Models for detecting earnings management typically rely on discretionary accruals, yet no systematic comparison of their relative performance existed before this study. The study compares the relative performance of competing discretionary‑accrual models by evaluating the specification and power of commonly used test statistics. The authors assess test‑statistic performance by measuring type‑I error rates on random firm‑year samples and on samples of firms with extreme financial performance, including SEC‑targeted firms and artificially manipulated firms.

Abstract

This paper evaluates alternative models for detecting earnings management. The paper restricts itself to models that assume the construct being managed is discretionary accruals, since such models are commonly used in the extant accounting literature. Existing models range from simple models in which discretionary accruals are measured as total accruals, to more sophisticated models that separate total accruals into a discretionary and a non-discretionary component. Prior to this paper, there had been no systematic evidence bearing on the relative performance of these alternative models at detecting earnings management.

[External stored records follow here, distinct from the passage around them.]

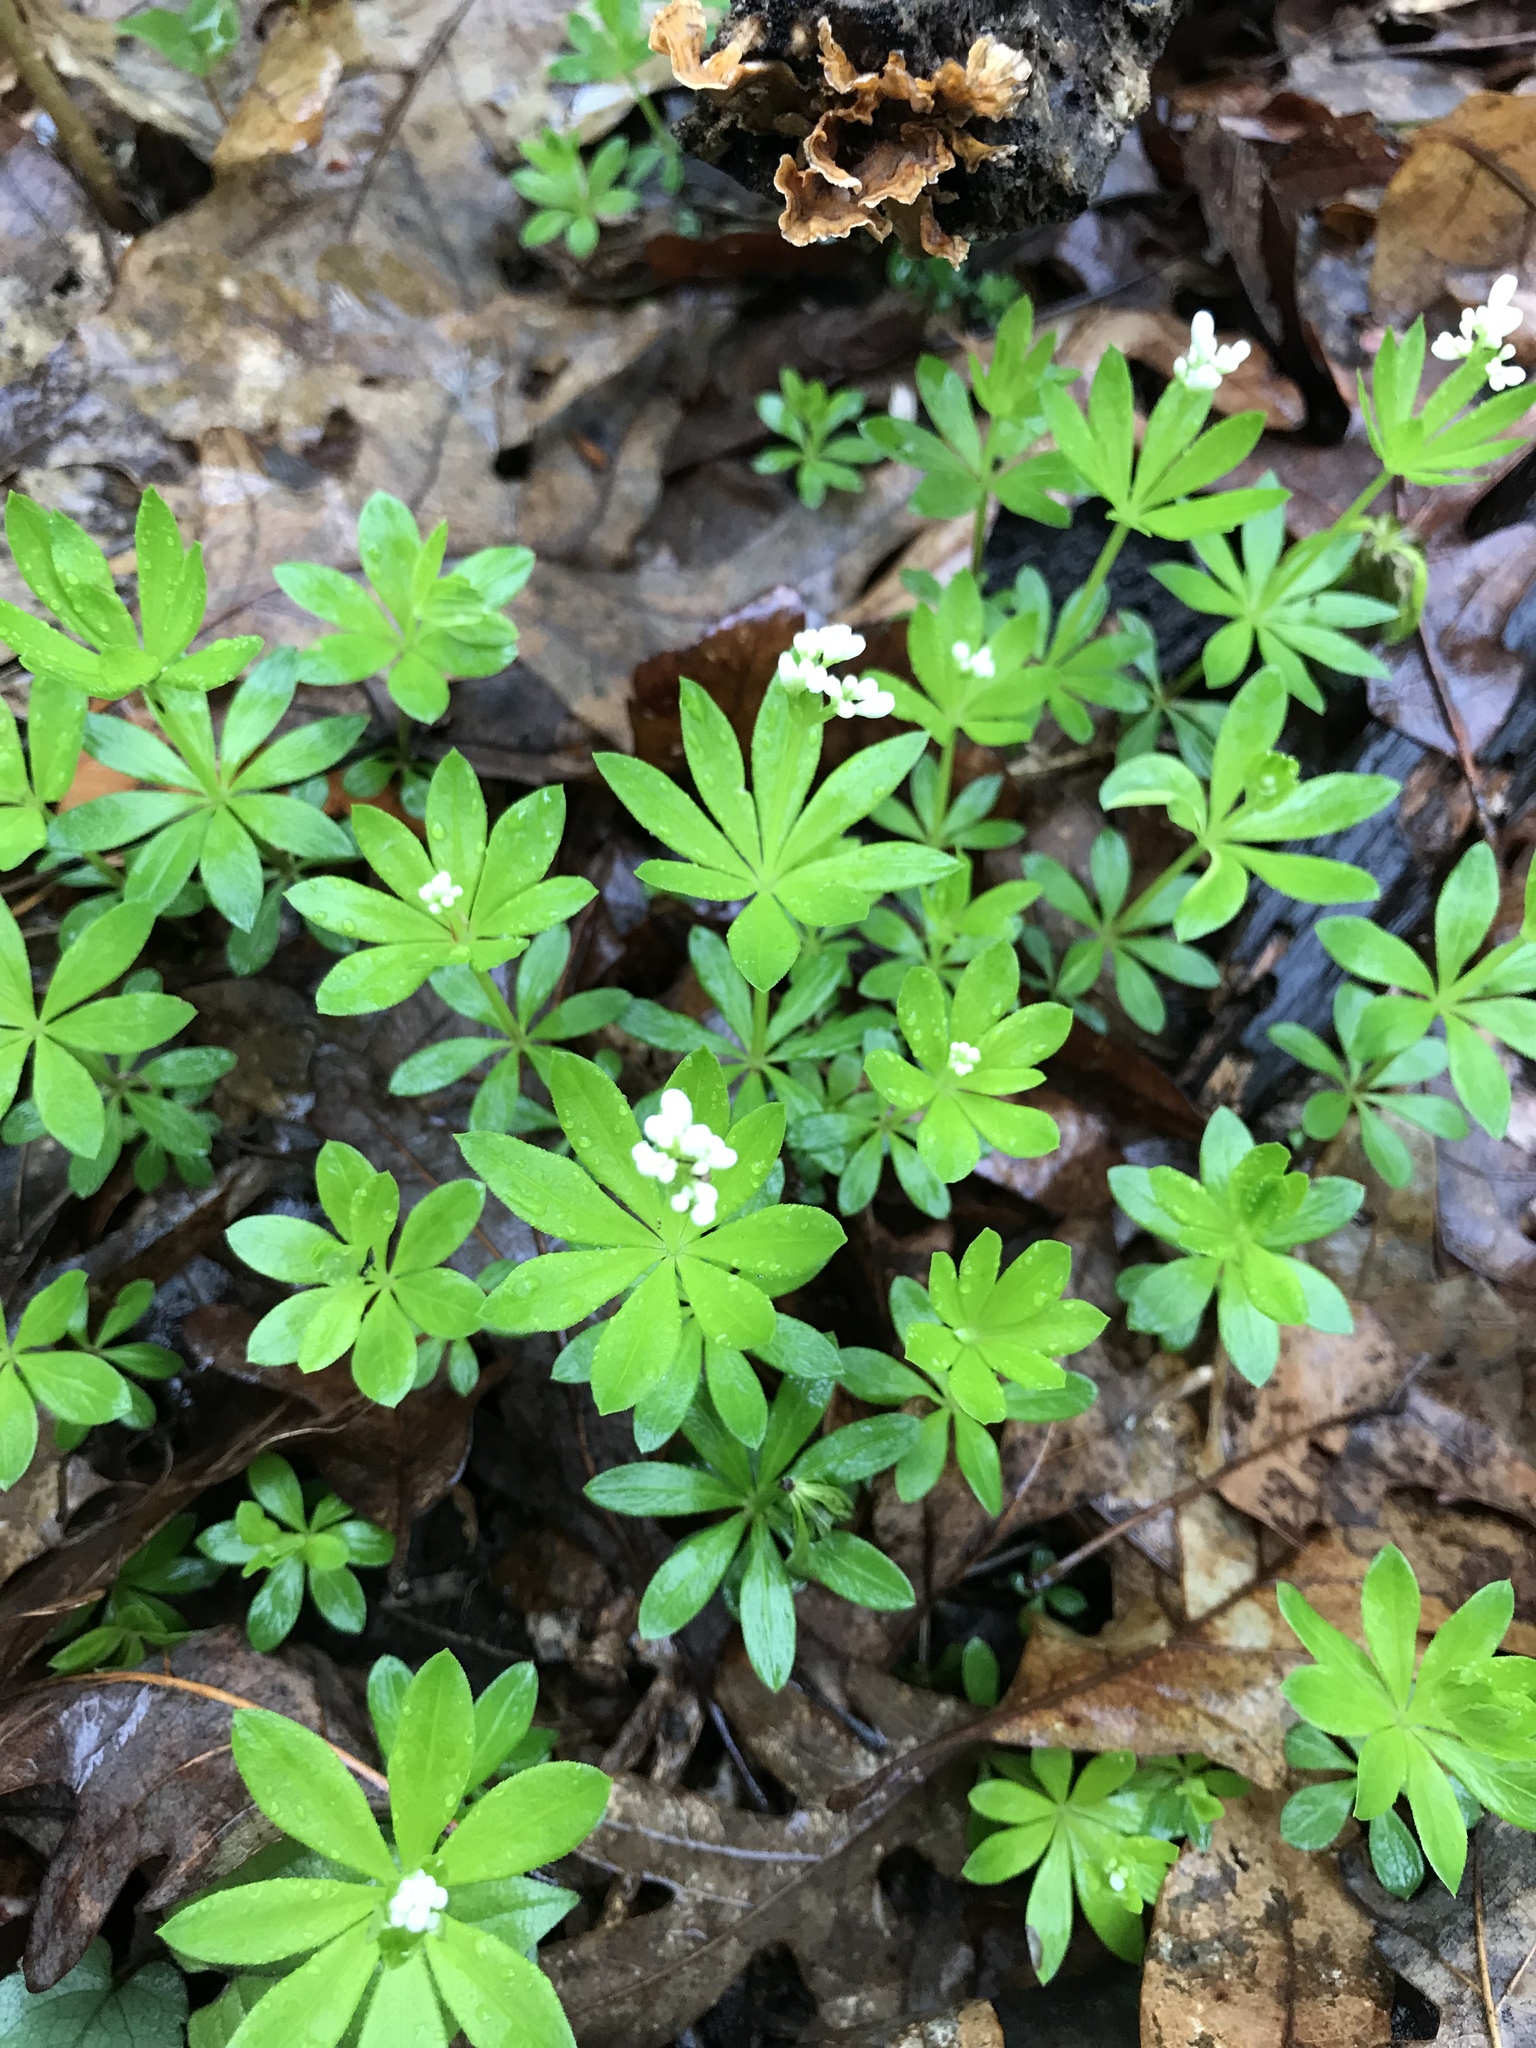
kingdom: Plantae
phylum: Tracheophyta
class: Magnoliopsida
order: Gentianales
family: Rubiaceae
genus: Galium
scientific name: Galium odoratum
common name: Sweet woodruff
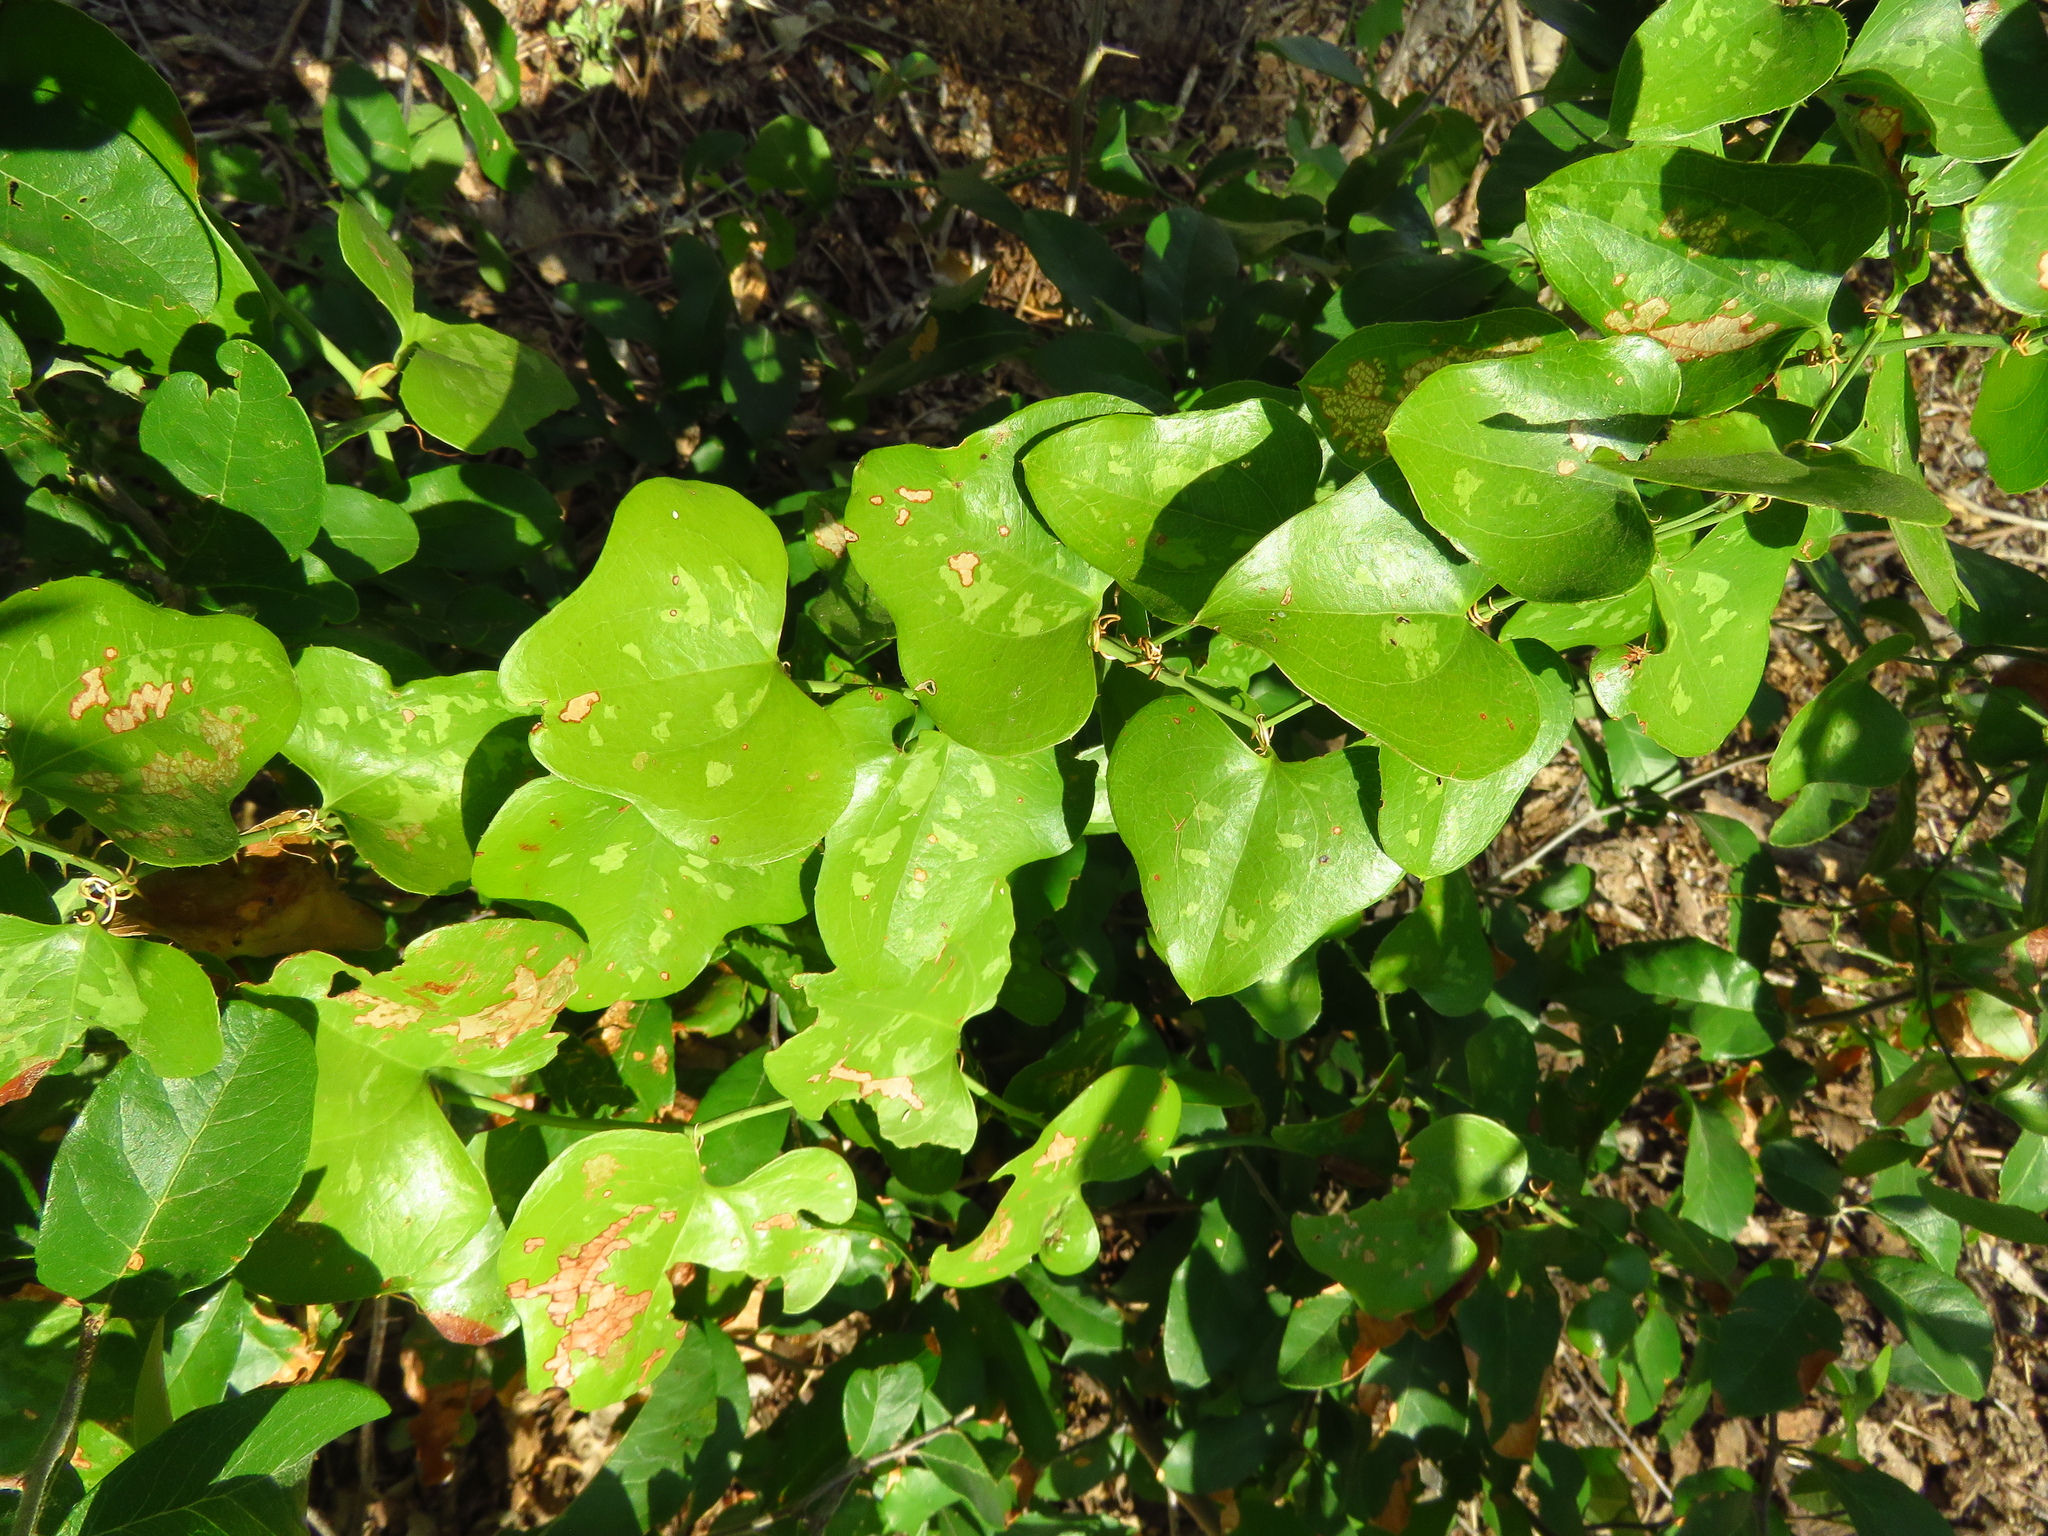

This paper evaluates the relative performance of the competing models by comparing the specification and power of commonly used test statistics across the measures of discretionary accruals generated by each model. The specification of the test statistics is evaluated by examining the frequency with which they generate type I errors for a random sample of firm-years and for samples of firm-years with extreme financial performance. We focus on samples with extreme financial performance because the stimuli investigated in previous research are frequently correlated with financial performance. The first sample of firms are targeted by the Securities and Exchange Commission for allegedly overstating annual earnings and the second sample is created by artificially introducing earnings management into a random sample of firms.